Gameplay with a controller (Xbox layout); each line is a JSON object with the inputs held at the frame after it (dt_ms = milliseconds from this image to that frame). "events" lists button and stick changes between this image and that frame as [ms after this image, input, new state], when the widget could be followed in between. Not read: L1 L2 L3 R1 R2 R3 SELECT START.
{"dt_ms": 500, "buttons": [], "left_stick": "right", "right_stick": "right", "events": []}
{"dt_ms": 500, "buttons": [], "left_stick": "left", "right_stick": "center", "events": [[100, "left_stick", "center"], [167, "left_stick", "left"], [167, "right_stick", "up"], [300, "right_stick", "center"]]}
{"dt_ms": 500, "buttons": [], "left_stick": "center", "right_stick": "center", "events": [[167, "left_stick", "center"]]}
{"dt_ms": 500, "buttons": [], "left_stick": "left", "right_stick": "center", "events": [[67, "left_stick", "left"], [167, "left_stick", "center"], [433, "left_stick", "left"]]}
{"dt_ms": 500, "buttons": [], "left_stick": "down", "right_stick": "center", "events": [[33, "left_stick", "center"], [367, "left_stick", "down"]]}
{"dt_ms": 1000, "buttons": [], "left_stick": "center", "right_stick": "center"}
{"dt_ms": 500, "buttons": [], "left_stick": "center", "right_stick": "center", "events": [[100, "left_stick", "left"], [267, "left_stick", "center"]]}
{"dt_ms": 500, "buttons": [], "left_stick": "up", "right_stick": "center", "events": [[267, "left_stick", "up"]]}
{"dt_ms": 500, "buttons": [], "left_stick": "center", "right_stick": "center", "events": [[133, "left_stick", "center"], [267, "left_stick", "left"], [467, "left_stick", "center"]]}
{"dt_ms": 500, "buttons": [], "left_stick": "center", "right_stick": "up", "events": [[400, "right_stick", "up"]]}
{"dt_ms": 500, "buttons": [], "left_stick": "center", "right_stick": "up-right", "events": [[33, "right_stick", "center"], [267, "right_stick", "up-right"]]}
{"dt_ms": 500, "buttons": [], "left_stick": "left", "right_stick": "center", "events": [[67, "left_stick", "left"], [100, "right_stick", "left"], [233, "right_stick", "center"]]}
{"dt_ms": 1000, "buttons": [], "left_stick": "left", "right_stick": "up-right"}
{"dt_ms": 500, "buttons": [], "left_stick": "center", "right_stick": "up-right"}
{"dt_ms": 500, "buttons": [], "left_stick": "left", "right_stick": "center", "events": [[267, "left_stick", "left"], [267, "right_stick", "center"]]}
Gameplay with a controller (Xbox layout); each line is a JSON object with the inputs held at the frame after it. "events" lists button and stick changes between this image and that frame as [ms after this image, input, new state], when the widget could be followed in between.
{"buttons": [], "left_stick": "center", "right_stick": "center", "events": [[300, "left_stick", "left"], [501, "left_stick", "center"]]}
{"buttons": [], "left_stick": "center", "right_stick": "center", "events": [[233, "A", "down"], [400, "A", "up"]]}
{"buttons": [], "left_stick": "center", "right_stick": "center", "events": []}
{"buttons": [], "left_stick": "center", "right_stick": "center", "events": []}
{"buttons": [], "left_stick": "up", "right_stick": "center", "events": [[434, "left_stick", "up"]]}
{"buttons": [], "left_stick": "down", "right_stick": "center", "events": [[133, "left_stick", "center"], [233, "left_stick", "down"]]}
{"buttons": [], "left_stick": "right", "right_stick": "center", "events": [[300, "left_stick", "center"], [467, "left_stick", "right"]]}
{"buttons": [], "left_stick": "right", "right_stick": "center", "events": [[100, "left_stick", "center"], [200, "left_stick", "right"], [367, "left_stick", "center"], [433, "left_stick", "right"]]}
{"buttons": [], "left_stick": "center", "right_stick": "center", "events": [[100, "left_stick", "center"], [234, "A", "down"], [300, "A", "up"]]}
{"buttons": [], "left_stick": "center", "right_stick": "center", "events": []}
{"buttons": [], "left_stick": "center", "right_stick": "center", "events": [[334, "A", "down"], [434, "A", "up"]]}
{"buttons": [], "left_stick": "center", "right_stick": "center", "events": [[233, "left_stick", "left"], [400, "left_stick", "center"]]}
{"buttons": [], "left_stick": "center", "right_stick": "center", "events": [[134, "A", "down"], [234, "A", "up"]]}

○ ○ ○ ○

*ASSIGNMENT:* Return only the lines of the records in which the string "each" appears.

*WORKED SOLUTION:*
Gameplay with a controller (Xbox layout); each line is a JSON object with the inputs held at the frame after it (dt_ms = milliseconds from this image to that frame). "events" lists button and stick changes between this image and that frame as [ms after this image, input, new state], when the widget could be followed in between. Not read: L1 L2 L3 R1 R2 R3 SELECT START.
Gameplay with a controller (Xbox layout); each line is a JSON object with the inputs held at the frame after it. "events" lists button and stick changes between this image and that frame as [ms after this image, input, new state], when the widget could be followed in between.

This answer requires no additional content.